Avec les difficultés financières du Crédit immobilier des Pereire en 1866, la Ville d’hiver est-elle en péril ? Pas du tout, parce que le processus médical et publicitaire qui a lancé cette ville de santé fonctionne maintenant parfaitement bien. En 1867, le docteur Gustave Hameau, fils de Jean, le précurseur testerin de Pasteur, publie d’intéressantes et courageuses statistiques sur les effets d’Arcachon. Sur cent cas de phtisie, il relève trente-six décès. L’influence du climat a été bénéfique pour quarante-deux personnes mais nulle pour trente-trois autres. Finalement, Hameau enregistre huit guérisons, douze aggravations et quinze améliorations. Des chiffres assez encourageants pour que, le Second Empire écroulé, les médecins arcachonnais continuent leurs efforts pour faire connaître les vertus thérapeutiques de leur ville.
En 1872, un guide paraît, signé par le docteur Corrigan, de l’université de Dublin et par le docteur hollandais, Mess. Ils vantent tous deux les avantages médicaux d’Arcachon. En 1872 encore, le docteur arcachonnais Bonnal, vante en congrès « les vertus de la forêt de pins et de la vie en home-sanatorium, loin de la promiscuité des vastes installations de Berk ». Il récidive en 1881, à Alger. Ses propos résument l’idée des médecins arcachonnais d’alors : la ville d’hiver constitue un vaste sanatorium naturel à taille humaine et au fonctionnement naturel. Un détail illustre cette particularité arcachonnaise : dans une rustique buvette, on boit de la sève de pin à l’état pur ou bien on l’avale en dragées, en bonbons ou en boissons aromatisées au chocolat. Ce qui reste pittoresque mais ne suffit pas, évidemment, pour agrandir la réputation arcachonnaise.

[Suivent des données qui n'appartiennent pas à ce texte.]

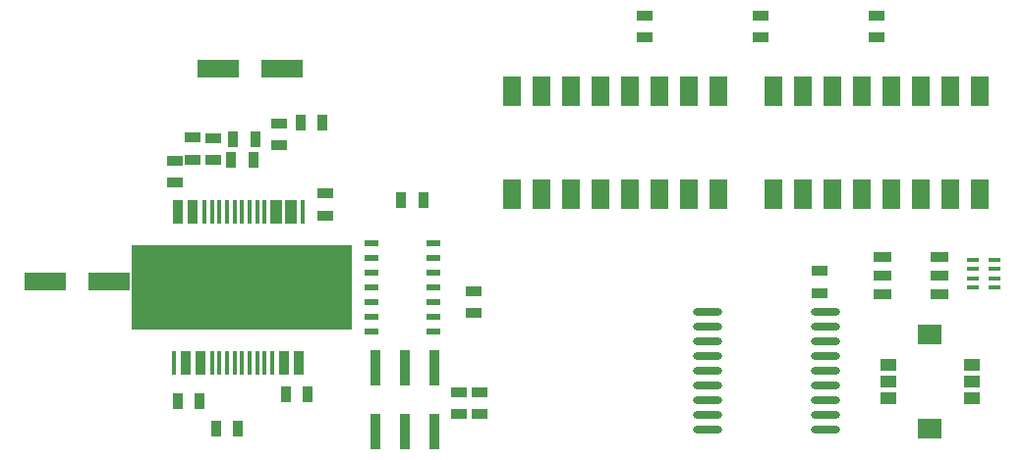
<source format=gtp>
G04 (created by PCBNEW (2013-jul-07)-stable) date Sat 26 Sep 2015 04:42:44 AM EDT*
%MOIN*%
G04 Gerber Fmt 3.4, Leading zero omitted, Abs format*
%FSLAX34Y34*%
G01*
G70*
G90*
G04 APERTURE LIST*
%ADD10C,0.00590551*%
%ADD11R,0.0141732X0.0787402*%
%ADD12R,0.039X0.0787402*%
%ADD13R,0.038X0.0787402*%
%ADD14R,0.748031X0.285433*%
%ADD15R,0.055X0.035*%
%ADD16R,0.035X0.055*%
%ADD17R,0.1417X0.063*%
%ADD18R,0.045X0.02*%
%ADD19R,0.038X0.119*%
%ADD20R,0.0590551X0.1*%
%ADD21O,0.0984252X0.025*%
%ADD22R,0.0531496X0.0393701*%
%ADD23R,0.0787402X0.0708661*%
%ADD24R,0.0393701X0.015748*%
%ADD25R,0.0633X0.0354*%
G04 APERTURE END LIST*
G54D10*
G54D11*
X34655Y-46653D03*
G54D12*
X34271Y-46653D03*
X33759Y-46653D03*
G54D11*
X33375Y-46653D03*
X33120Y-46653D03*
X32864Y-46653D03*
X32608Y-46653D03*
X32352Y-46653D03*
X32096Y-46653D03*
X31840Y-46653D03*
X31584Y-46653D03*
X31328Y-46653D03*
G54D13*
X30944Y-46653D03*
X30433Y-46653D03*
G54D11*
X30305Y-51771D03*
G54D13*
X30688Y-51771D03*
X31200Y-51771D03*
G54D11*
X31584Y-51771D03*
X31840Y-51771D03*
X32096Y-51771D03*
X32352Y-51771D03*
X32608Y-51771D03*
X32864Y-51771D03*
X33120Y-51771D03*
X33375Y-51771D03*
X33631Y-51771D03*
G54D13*
X34015Y-51771D03*
X34527Y-51771D03*
G54D14*
X32608Y-49212D03*
G54D15*
X39960Y-53520D03*
X39960Y-52770D03*
X30930Y-44135D03*
X30930Y-44885D03*
G54D16*
X32995Y-44870D03*
X32245Y-44870D03*
X38010Y-46259D03*
X38760Y-46259D03*
X31727Y-54027D03*
X32477Y-54027D03*
X33060Y-44170D03*
X32310Y-44170D03*
G54D17*
X31807Y-41800D03*
X33973Y-41800D03*
X25932Y-49019D03*
X28098Y-49019D03*
G54D18*
X36999Y-47712D03*
X36999Y-48212D03*
X36999Y-48712D03*
X36999Y-49212D03*
X36999Y-49712D03*
X36999Y-50212D03*
X36999Y-50712D03*
X39099Y-50712D03*
X39099Y-50212D03*
X39099Y-49712D03*
X39099Y-49212D03*
X39099Y-48712D03*
X39099Y-48212D03*
X39099Y-47712D03*
G54D19*
X39114Y-54118D03*
X38114Y-54118D03*
X37114Y-54118D03*
X39114Y-51938D03*
X38114Y-51938D03*
X37114Y-51938D03*
G54D16*
X34585Y-43625D03*
X35335Y-43625D03*
G54D15*
X33865Y-43640D03*
X33865Y-44390D03*
G54D16*
X30420Y-53100D03*
X31170Y-53100D03*
X34845Y-52865D03*
X34095Y-52865D03*
G54D15*
X54133Y-39979D03*
X54133Y-40729D03*
X50196Y-39979D03*
X50196Y-40729D03*
X46259Y-39979D03*
X46259Y-40729D03*
X40456Y-50099D03*
X40456Y-49349D03*
G54D20*
X57633Y-42541D03*
X56633Y-42541D03*
X55633Y-42541D03*
X54633Y-42541D03*
X53633Y-42541D03*
X52633Y-42541D03*
X51633Y-42541D03*
X50633Y-42541D03*
X50633Y-46041D03*
X51633Y-46041D03*
X52633Y-46041D03*
X53633Y-46041D03*
X54633Y-46041D03*
X55633Y-46041D03*
X56633Y-46041D03*
X57633Y-46041D03*
X48775Y-42541D03*
X47775Y-42541D03*
X46775Y-42541D03*
X45775Y-42541D03*
X44775Y-42541D03*
X43775Y-42541D03*
X42775Y-42541D03*
X41775Y-42541D03*
X41775Y-46041D03*
X42775Y-46041D03*
X43775Y-46041D03*
X44775Y-46041D03*
X45775Y-46041D03*
X46775Y-46041D03*
X47775Y-46041D03*
X48775Y-46041D03*
G54D15*
X31620Y-44140D03*
X31620Y-44890D03*
X30320Y-45665D03*
X30320Y-44915D03*
X35421Y-46022D03*
X35421Y-46772D03*
X40665Y-53520D03*
X40665Y-52770D03*
G54D21*
X48401Y-50043D03*
X48401Y-50543D03*
X48401Y-51043D03*
X48401Y-51543D03*
X48401Y-52043D03*
X48401Y-52543D03*
X48401Y-53043D03*
X48401Y-53543D03*
X48401Y-54043D03*
X52401Y-54043D03*
X52401Y-53543D03*
X52401Y-53043D03*
X52401Y-52543D03*
X52401Y-52043D03*
X52401Y-51543D03*
X52401Y-51043D03*
X52401Y-50543D03*
X52401Y-50043D03*
G54D15*
X52204Y-49414D03*
X52204Y-48664D03*
G54D22*
X57352Y-52986D03*
X57352Y-52425D03*
X57352Y-51863D03*
X54517Y-51863D03*
X54517Y-52425D03*
X54517Y-52986D03*
G54D23*
X55935Y-50830D03*
X55935Y-54019D03*
G54D24*
X58116Y-49222D03*
X58116Y-48907D03*
X58116Y-48592D03*
X58116Y-48277D03*
X57383Y-48277D03*
X57383Y-48592D03*
X57383Y-48907D03*
X57383Y-49222D03*
G54D25*
X54344Y-48190D03*
X54344Y-48820D03*
X54344Y-49450D03*
X56276Y-49450D03*
X56276Y-48820D03*
X56276Y-48190D03*
M02*

</source>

Par contre, un grand pas pour Arcachon “ville sanitaire” est franchi avec le docteur Fernand Lalesque. En 1882, il se montre formel : « face à la tuberculose, la mer vaut la montagne ». Ce qui fait hurler d’indignation des médecins suisses et français. Par exemple, le professeur Paul Carnot qui lance avec mépris : « Arcachon ne convient qu’aux petits tousseux ». Pas convaincue, non plus, la société des Chirurgiens de Paris pour laquelle « la mer est nuisible aux tuberculeux ». Mais, au fil des années, Lalesque tient bon. Il prouve qu’à Arcachon, « on peut vivre au moins quatre heures par jour en plein air pur et ozonisé ». Or, pour ce spécialiste de la climatologie, la tuberculose recule toujours devant la forêt. De plus, ajoute Lalesque, qui analyse sans cesse l’air d’Arcachon, « il est bactériologiquement neutre ».

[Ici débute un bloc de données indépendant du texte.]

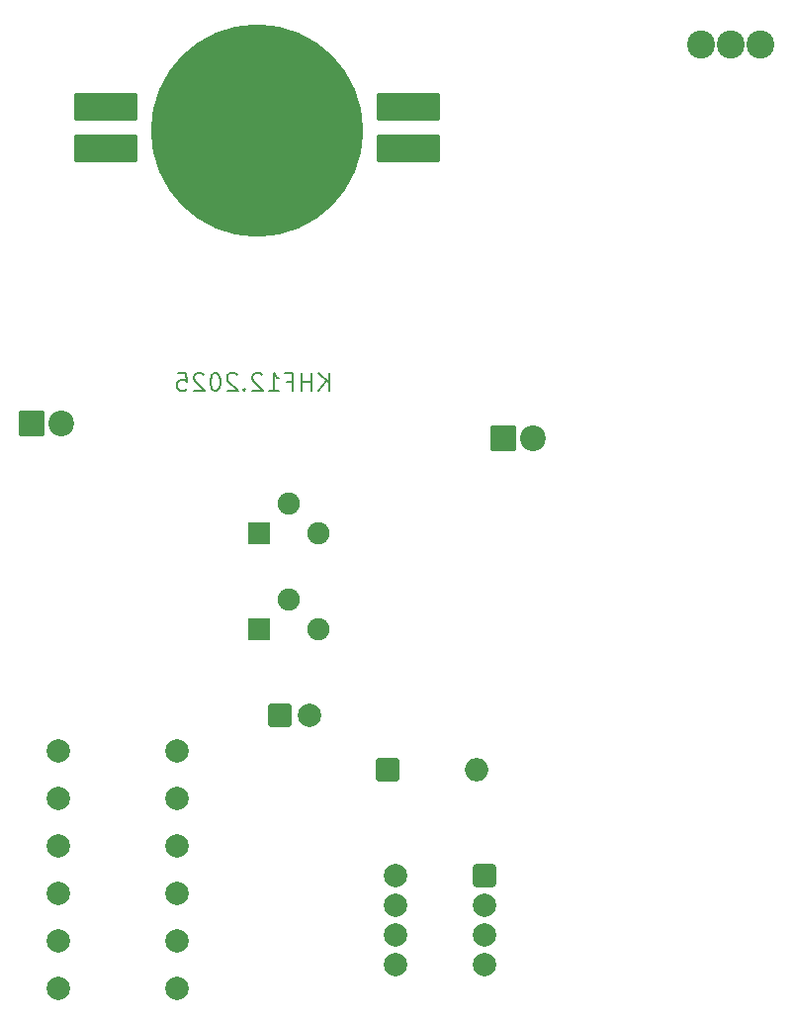
<source format=gbr>
%TF.GenerationSoftware,KiCad,Pcbnew,9.0.6*%
%TF.CreationDate,2026-01-10T10:01:34+01:00*%
%TF.ProjectId,Jumbo,4a756d62-6f2e-46b6-9963-61645f706362,rev?*%
%TF.SameCoordinates,Original*%
%TF.FileFunction,Soldermask,Bot*%
%TF.FilePolarity,Negative*%
%FSLAX46Y46*%
G04 Gerber Fmt 4.6, Leading zero omitted, Abs format (unit mm)*
G04 Created by KiCad (PCBNEW 9.0.6) date 2026-01-10 10:01:34*
%MOMM*%
%LPD*%
G01*
G04 APERTURE LIST*
G04 Aperture macros list*
%AMRoundRect*
0 Rectangle with rounded corners*
0 $1 Rounding radius*
0 $2 $3 $4 $5 $6 $7 $8 $9 X,Y pos of 4 corners*
0 Add a 4 corners polygon primitive as box body*
4,1,4,$2,$3,$4,$5,$6,$7,$8,$9,$2,$3,0*
0 Add four circle primitives for the rounded corners*
1,1,$1+$1,$2,$3*
1,1,$1+$1,$4,$5*
1,1,$1+$1,$6,$7*
1,1,$1+$1,$8,$9*
0 Add four rect primitives between the rounded corners*
20,1,$1+$1,$2,$3,$4,$5,0*
20,1,$1+$1,$4,$5,$6,$7,0*
20,1,$1+$1,$6,$7,$8,$9,0*
20,1,$1+$1,$8,$9,$2,$3,0*%
G04 Aperture macros list end*
%ADD10C,0.200000*%
%ADD11RoundRect,0.200000X-0.900000X-0.900000X0.900000X-0.900000X0.900000X0.900000X-0.900000X0.900000X0*%
%ADD12C,2.200000*%
%ADD13RoundRect,0.200000X-0.750000X-0.750000X0.750000X-0.750000X0.750000X0.750000X-0.750000X0.750000X0*%
%ADD14C,1.900000*%
%ADD15C,2.000000*%
%ADD16RoundRect,0.200000X-0.800000X-0.800000X0.800000X-0.800000X0.800000X0.800000X-0.800000X0.800000X0*%
%ADD17O,2.000000X2.000000*%
%ADD18C,2.400000*%
%ADD19RoundRect,0.312500X0.687500X0.687500X-0.687500X0.687500X-0.687500X-0.687500X0.687500X-0.687500X0*%
%ADD20RoundRect,0.200000X-2.500000X-1.000000X2.500000X-1.000000X2.500000X1.000000X-2.500000X1.000000X0*%
%ADD21C,18.180000*%
G04 APERTURE END LIST*
D10*
X135161279Y-81106028D02*
X135161279Y-79606028D01*
X134304136Y-81106028D02*
X134946993Y-80248885D01*
X134304136Y-79606028D02*
X135161279Y-80463171D01*
X133661279Y-81106028D02*
X133661279Y-79606028D01*
X133661279Y-80320314D02*
X132804136Y-80320314D01*
X132804136Y-81106028D02*
X132804136Y-79606028D01*
X131589850Y-80320314D02*
X132089850Y-80320314D01*
X132089850Y-81106028D02*
X132089850Y-79606028D01*
X132089850Y-79606028D02*
X131375564Y-79606028D01*
X130018421Y-81106028D02*
X130875564Y-81106028D01*
X130446993Y-81106028D02*
X130446993Y-79606028D01*
X130446993Y-79606028D02*
X130589850Y-79820314D01*
X130589850Y-79820314D02*
X130732707Y-79963171D01*
X130732707Y-79963171D02*
X130875564Y-80034600D01*
X129446993Y-79748885D02*
X129375565Y-79677457D01*
X129375565Y-79677457D02*
X129232708Y-79606028D01*
X129232708Y-79606028D02*
X128875565Y-79606028D01*
X128875565Y-79606028D02*
X128732708Y-79677457D01*
X128732708Y-79677457D02*
X128661279Y-79748885D01*
X128661279Y-79748885D02*
X128589850Y-79891742D01*
X128589850Y-79891742D02*
X128589850Y-80034600D01*
X128589850Y-80034600D02*
X128661279Y-80248885D01*
X128661279Y-80248885D02*
X129518422Y-81106028D01*
X129518422Y-81106028D02*
X128589850Y-81106028D01*
X127946994Y-80963171D02*
X127875565Y-81034600D01*
X127875565Y-81034600D02*
X127946994Y-81106028D01*
X127946994Y-81106028D02*
X128018422Y-81034600D01*
X128018422Y-81034600D02*
X127946994Y-80963171D01*
X127946994Y-80963171D02*
X127946994Y-81106028D01*
X127304136Y-79748885D02*
X127232708Y-79677457D01*
X127232708Y-79677457D02*
X127089851Y-79606028D01*
X127089851Y-79606028D02*
X126732708Y-79606028D01*
X126732708Y-79606028D02*
X126589851Y-79677457D01*
X126589851Y-79677457D02*
X126518422Y-79748885D01*
X126518422Y-79748885D02*
X126446993Y-79891742D01*
X126446993Y-79891742D02*
X126446993Y-80034600D01*
X126446993Y-80034600D02*
X126518422Y-80248885D01*
X126518422Y-80248885D02*
X127375565Y-81106028D01*
X127375565Y-81106028D02*
X126446993Y-81106028D01*
X125518422Y-79606028D02*
X125375565Y-79606028D01*
X125375565Y-79606028D02*
X125232708Y-79677457D01*
X125232708Y-79677457D02*
X125161280Y-79748885D01*
X125161280Y-79748885D02*
X125089851Y-79891742D01*
X125089851Y-79891742D02*
X125018422Y-80177457D01*
X125018422Y-80177457D02*
X125018422Y-80534600D01*
X125018422Y-80534600D02*
X125089851Y-80820314D01*
X125089851Y-80820314D02*
X125161280Y-80963171D01*
X125161280Y-80963171D02*
X125232708Y-81034600D01*
X125232708Y-81034600D02*
X125375565Y-81106028D01*
X125375565Y-81106028D02*
X125518422Y-81106028D01*
X125518422Y-81106028D02*
X125661280Y-81034600D01*
X125661280Y-81034600D02*
X125732708Y-80963171D01*
X125732708Y-80963171D02*
X125804137Y-80820314D01*
X125804137Y-80820314D02*
X125875565Y-80534600D01*
X125875565Y-80534600D02*
X125875565Y-80177457D01*
X125875565Y-80177457D02*
X125804137Y-79891742D01*
X125804137Y-79891742D02*
X125732708Y-79748885D01*
X125732708Y-79748885D02*
X125661280Y-79677457D01*
X125661280Y-79677457D02*
X125518422Y-79606028D01*
X124446994Y-79748885D02*
X124375566Y-79677457D01*
X124375566Y-79677457D02*
X124232709Y-79606028D01*
X124232709Y-79606028D02*
X123875566Y-79606028D01*
X123875566Y-79606028D02*
X123732709Y-79677457D01*
X123732709Y-79677457D02*
X123661280Y-79748885D01*
X123661280Y-79748885D02*
X123589851Y-79891742D01*
X123589851Y-79891742D02*
X123589851Y-80034600D01*
X123589851Y-80034600D02*
X123661280Y-80248885D01*
X123661280Y-80248885D02*
X124518423Y-81106028D01*
X124518423Y-81106028D02*
X123589851Y-81106028D01*
X122232709Y-79606028D02*
X122946995Y-79606028D01*
X122946995Y-79606028D02*
X123018423Y-80320314D01*
X123018423Y-80320314D02*
X122946995Y-80248885D01*
X122946995Y-80248885D02*
X122804138Y-80177457D01*
X122804138Y-80177457D02*
X122446995Y-80177457D01*
X122446995Y-80177457D02*
X122304138Y-80248885D01*
X122304138Y-80248885D02*
X122232709Y-80320314D01*
X122232709Y-80320314D02*
X122161280Y-80463171D01*
X122161280Y-80463171D02*
X122161280Y-80820314D01*
X122161280Y-80820314D02*
X122232709Y-80963171D01*
X122232709Y-80963171D02*
X122304138Y-81034600D01*
X122304138Y-81034600D02*
X122446995Y-81106028D01*
X122446995Y-81106028D02*
X122804138Y-81106028D01*
X122804138Y-81106028D02*
X122946995Y-81034600D01*
X122946995Y-81034600D02*
X123018423Y-80963171D01*
D11*
%TO.C,D1*%
X150100000Y-85200000D03*
D12*
X152640000Y-85200000D03*
%TD*%
D13*
%TO.C,T2*%
X129160000Y-101540000D03*
D14*
X131700000Y-99000000D03*
X134240000Y-101540000D03*
%TD*%
D13*
%TO.C,T1*%
X129200000Y-93300000D03*
D14*
X131740000Y-90760000D03*
X134280000Y-93300000D03*
%TD*%
D11*
%TO.C,D2*%
X109725000Y-83900000D03*
D12*
X112265000Y-83900000D03*
%TD*%
D15*
%TO.C,R4*%
X112040000Y-128150000D03*
X122200000Y-128150000D03*
%TD*%
%TO.C,R6*%
X112040000Y-120050000D03*
X122200000Y-120050000D03*
%TD*%
%TO.C,R7*%
X112040000Y-116000000D03*
X122200000Y-116000000D03*
%TD*%
%TO.C,R1off1*%
X112040000Y-111950000D03*
X122200000Y-111950000D03*
%TD*%
%TO.C,R5*%
X112040000Y-124100000D03*
X122200000Y-124100000D03*
%TD*%
D16*
%TO.C,D3*%
X140200000Y-113500000D03*
D17*
X147820000Y-113500000D03*
%TD*%
D15*
%TO.C,R3*%
X112040000Y-132200000D03*
X122200000Y-132200000D03*
%TD*%
D16*
%TO.C,C1*%
X131000000Y-108900000D03*
D15*
X133500000Y-108900000D03*
%TD*%
D18*
%TO.C,S1*%
X167020000Y-51500000D03*
X169560000Y-51500000D03*
X172100000Y-51500000D03*
%TD*%
D19*
%TO.C,U1*%
X148520000Y-122620000D03*
D15*
X148520000Y-125160000D03*
X148520000Y-127700000D03*
X148520000Y-130240000D03*
X140900000Y-130240000D03*
X140900000Y-127700000D03*
X140900000Y-125160000D03*
X140900000Y-122620000D03*
%TD*%
D20*
%TO.C,U2*%
X116100000Y-56792000D03*
X116100000Y-60348000D03*
X141994000Y-56792000D03*
X141994000Y-60348000D03*
D21*
X129054000Y-58824000D03*
%TD*%
M02*

</source>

La thérapie prônée par Lalesque repose sur deux autres données importantes. La première, c’est que le malade doit renoncer à toute vie mondaine. La réussite de sa cure d’air dépend de la qualité du repos qu’il observe. Autre innovation importante de Lalesque : il invente la cure libre qui responsabilise le malade. Sa vie est rythmée par sa propre volonté, hors de la présence constante du médecin, comme dans les sanatoria classiques.
Autre invention de Lalesque : la villa sanitaire qu’il met au point en 1896 avec Eugène Ormières. On construit ainsi vingt-deux maisons basses, entourées d’une galerie. A l’intérieur : aucune saillie, ni corniche, des angles arrondis, des murs ripolinés et un sol formé d’un amalgame de ciment sans joints. Enfin, le docteur Lalesque met au point la cure en barque, celle qui « met le malade dans un état contemplatif proche de la vie végétative, exempte de toute passion qui est la première condition de la guérison ». En même temps, en 1888, le docteur Armaingaud ouvre un sanatorium avec quarante lits pour enfants sur un terrain donné par le professeur Lalanne.
Mais le plus étonnant, c’est que pendant que se développe ce sanatorium dans la Ville d’Hiver, la Société immobilière d’Arcachon, appartenant aux Pereire, continue de construire des villas dans ce quartier de la ville, où fleurit une vie mondaine. Cette seconde partie de l’agrandissement de la ville d’hiver, c’est une autre histoire.